研究員學習了可能執行任務,包括支持傳染媒介機器、判定樹學習者、基於事例的量詞、naïve貝斯分類方法和自組織映射可以被實施作為直接的算法橫跨電子郵件系統的各種各樣的被監督的和未加監督的機器學習技術。 他們使用了電子郵件文件的一個「n克」表示法為了估計每一個種這些種方法表現的基於詞的或字符。

「n克」方法應該幫助所有範疇系統處理電子郵件的喧鬧的本質,拼錯、特性和簡稱是共同的並且不正確意譯從格式到格式。 任何人看見十二個和許多串像「=A30編碼在每個詞之間和在批轉的電子郵件或電子郵件的每條線的開始和結尾″和「=20 ″和html從到達入一個另外服從的電子郵件程序的MS Outlook將知道什麼頭疼種類噪聲可以是。

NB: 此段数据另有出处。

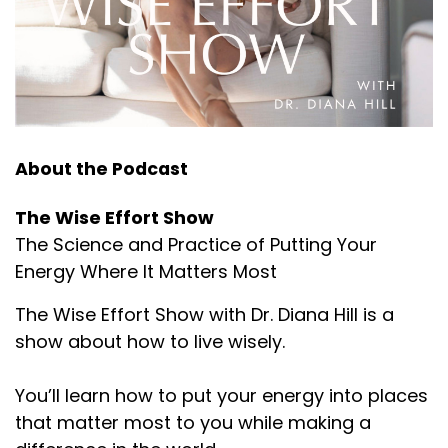
About the Podcast
The Wise Effort Show
The Science and Practice of Putting Your
Energy Where It Matters Most
The Wise Effort Show with Dr. Diana Hill is a
show about how to live wisely.
You’ll learn how to put your energy into places
that matter most to you while making a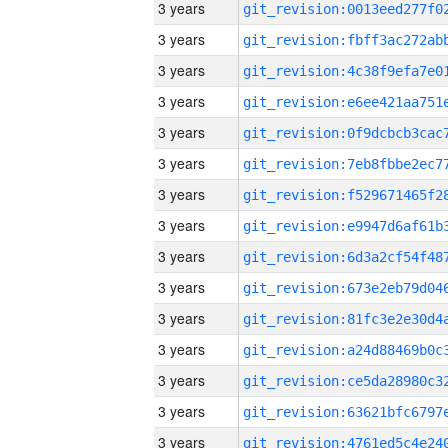
3 years
3 years
3 years
3 years
3 years
3 years
3 years
3 years
3 years
3 years
3 years
3 years
3 years
3 years
3 years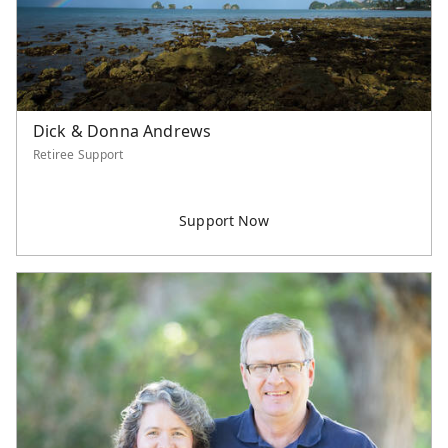
Dick & Donna Andrews
Retiree Support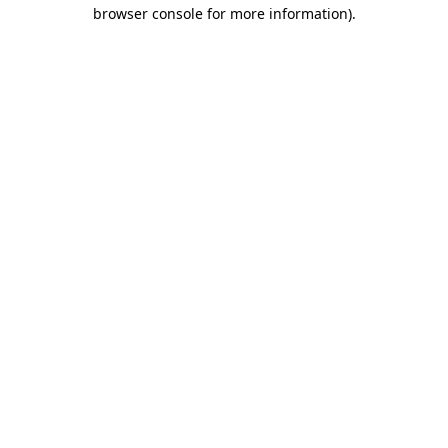
browser console for more information)
.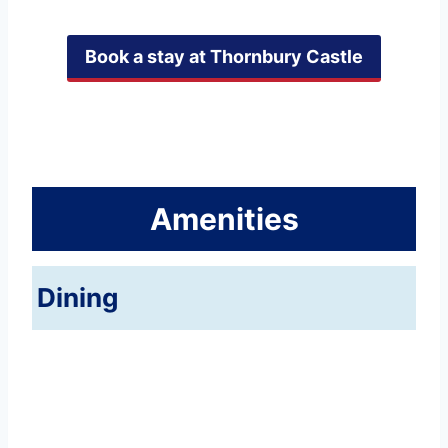
Book a stay at Thornbury Castle
Amenities
Dining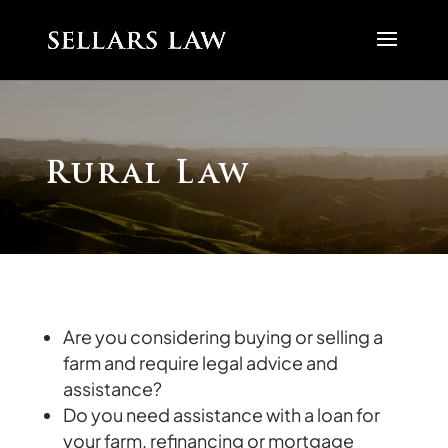
Rural Law
Are you considering buying or selling a
farm and require legal advice and
assistance?
Do you need assistance with a loan for
your farm, refinancing or mortgage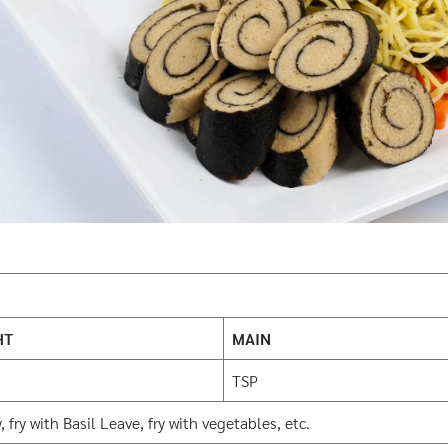
HT
MAIN
TSP
 fry with Basil Leave, fry with vegetables, etc.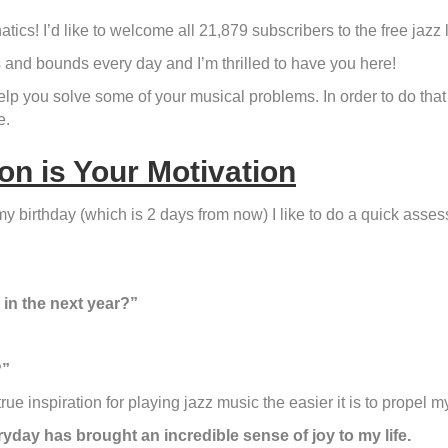
atics! I’d like to welcome all 21,879 subscribers to the free jazz 
and bounds every day and I’m thrilled to have you here!
lp you solve some of your musical problems. In order to do that I
e.
on is Your Motivation
y birthday (which is 2 days from now) I like to do a quick asse
 in the next year?”
?”
e inspiration for playing jazz music the easier it is to propel my
yday has brought an incredible sense of joy to my life.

他們發現的成功的鑰匙在對電子郵件報頭信息的具體分析作為本文表示法一部分。 終究研究員說,除電子郵件的身體內容以外,倒栽跳水包含在傳入的消息的分類也許被利用的無價的信息。 Surprisingly, they found that organization was affected to a much lesser degree by whether or not the word-based document representation was used rather than the n-gram character analysis. Perhaps categorizing based on real word analysis counters the presence of noise just as effectively as the character approach. Their main conclusion is that support vector machines (SVMs) rather than the commonly used Bayesian and other approaches is apparently the most successful at organizing email. Unattended self-organizing maps lagged only a little behind the SVM approach, surprisingly perhaps, given that no user input or training is needed.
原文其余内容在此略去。